SUPPLIED TEXT ▸
━━━━━━
Too low of numbers and you will have little to no flow. Crossing streams in low flows is little to no issue if you know the stream bed. Too High of numbers and crossing a stream can be deadly and has been in the past to anglers getting swept up in the current. Heed the warnings of other experienced anglers when it comes to flows. If they say it is too fast, listen to them.

Experienced anglers rarely stick to a particular river they will fish. They begin looking at the online CFS charts, and make a determination the night before, and even up to the hour they are leaving the house. While one river may be unfishable, heading east or west another river may be prime. Many anglers use the online resources on their phones as well. 

For example, you are trying to sneak out in the morning before a storm hits. You head to your destination and begin fishing, all of a sudden right before your eyes, the flows pickup and the river gets dirty. 

It is time to fire up the cell phone and find out that the rain has come, and the river will soon be blowing out. Rather than hanging up the rod for the day, anglers will look to find fishable water based upon experience by looking at the CFS gauges for other rivers. 

This is when knowing fishable CFS readings becomes important.

*Here are a few tips that I have learned.*

1. Know the recommended prime numbers for a few rivers in the vicinity.

2.	Is the river rising, falling, or steady?

a.	If rising, is the CFS already out of prime range?
b.	If Falling, will the CFS be in the prime range during your fishing?
c.	Based upon past history during that month, how quickly is the river rising or falling?

3.	If it is going to rain the day of fishing, a general guideline is to look back at the last time the river rose, and how long it took. If it took 6 hours to blow out, then you will have a good idea of how long you have to fish that river

4.	Not all rivers rise and fall at the same rate. Some rivers may not get any rain at all that day even though a river east or west may be getting hammered with rainfall.

I have grabbed a screenshot of the latest CFS for a few rivers. I will use these as some examples.

*Rocky River:*
September 14th the river rose to about 400CFS, out of fishable range. September 15th, the river fell to within fishable range. September 19th, the river is low. 

My thoughts on this river is that the flow cresting at 400 CFS has allowed fish to push up into the river. Quickly overnight the river fell to a fishable range. Within a few days the water has gotten low and clear. Fish are in the rivers, and holding in the deep pool or below damns.










*Chagrin River: *

Chagrin River crested around 950 CFS out of fishable range on September 15th, coming down to fishable ranges on September 17th. The next few days has been a steady runoff. The high flow earlier should have allowed fish to push up. Fish are most likely still pushing. At the moment it is raining, so I would expect the rivers to bounce up a bit.










*Grand River:*
September 12th the grand river was up over 1800 CFS. As you can see, the Grand River takes longer to come down to fishable levels. This is due to the larger watershed size and more feeder creeks dump into the main river channel. 










I have highlighted in red some general windows of prime opportunity when fishing these waters. Several other factors play into what water you decide to fish. Water clarity being a big part of that. You will learn that just because a flow looks good, it may not be the optimal clarity.
━━━━━━
JOB 1 ▸
State whether each statement agrees with the fishing article. Answer yes or no, and quote the words of the fishing article that decide it: (a) The Chagrin River crested around 950 CFS on September 15th. (b) The Grand River comes down to fishable levels faster than the other rivers. (c) On September 19th the Rocky River was high.
━━━━━━
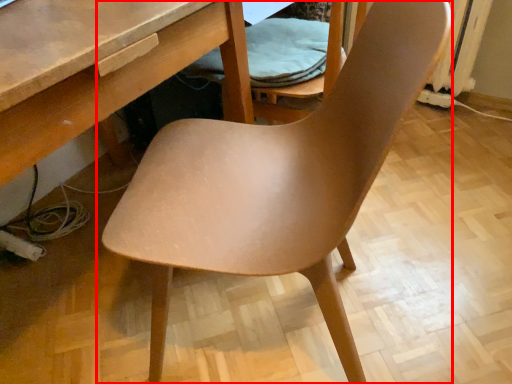
Question: In this image, where is chair (annotated by the red box) located relative to folding chair?

Choices:
 (A) left
 (B) right

Answer: (A)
━━━━━━
JOB 2 ▸
Write out the row above again with "folding chair" swapped for "stool" and all else unchanged. Leave the picture out.

EXERCISE SOLUTION 1 ▸
(a) Yes: "Chagrin River crested around 950 CFS out of fishable range on September 15th"
(b) No: "the Grand River takes longer to come down to fishable levels"
(c) No: "September 19th, the river is low."

EXERCISE SOLUTION 2 ▸
Question: In this image, where is chair (annotated by the red box) located relative to stool?

Choices:
 (A) left
 (B) right

Answer: (A)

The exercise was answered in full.